RICHARD WILKINSON: People have always known that inequality is divisive and all this is show that even between different American States make really large differences in outcomes.

It’s not just – many socialists have thought that equality is important if we could get to perfect equality but we all have to live in the real world with huge inequalities. So those sort of ideas or notions don’t mean very much. But the data shows that the differences in inequality between different developing countries make a huge differences to all these different health and social problems. Much, much more problems whenever there is more inequality.

MARTIN: Sam.

Sam Pryke: I was going to make an observation in relation to the point that you were making about measurement.

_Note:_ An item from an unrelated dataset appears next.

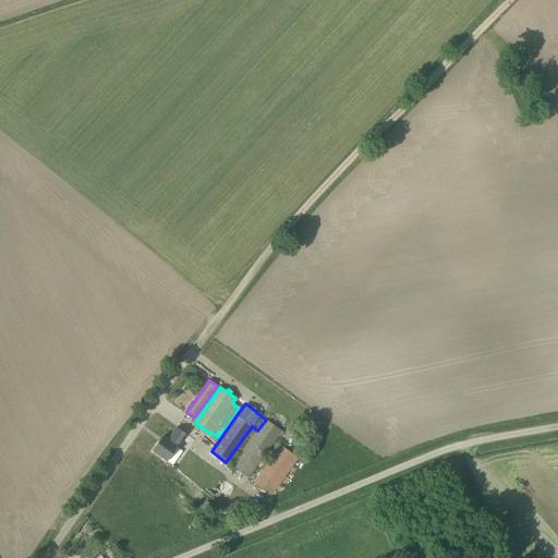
[(266,420),(257,431),(232,466),(249,478),(282,432),(266,420)]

I work in an equalities environment and whilst I am sympathetic of the different pressures that people in the health service are under, we very much come from the perspective that without having some form of statistics and qualitative evidence you will never be able to meet the needs of doubly disadvantaged groups of the population.

This also relates to a point you made earlier in response to my colleague Nick’s argument, that I personally believe that as long as a generalised approach exists for health inequalities focusing on one category of social status, for example, looking at social class we will never delve deeper into other ways of social stratification that exists and perhaps increasingly so with the demographics of our society, then we’re never going to be able to adequately treat those people who are in greatest need.

The Disability Rights Commission, we did an investigation into health inequalities which was a couple of years back and some of the findings were so stark. One of them was people with learning disabilities are 58% more likely to die before the age of 50. That really is sort of like a life sentence, being born with a learning disability.

But that’s only one of a very small raft of inequalities. Nick could quote far more. But I’m just making the argument that you need better measurement in the health sector in relation to our population. We’re not monolithic and we need to reflect that otherwise need will never be addressed.

MARTIN: I think we will come back to this because I think this is an interesting area.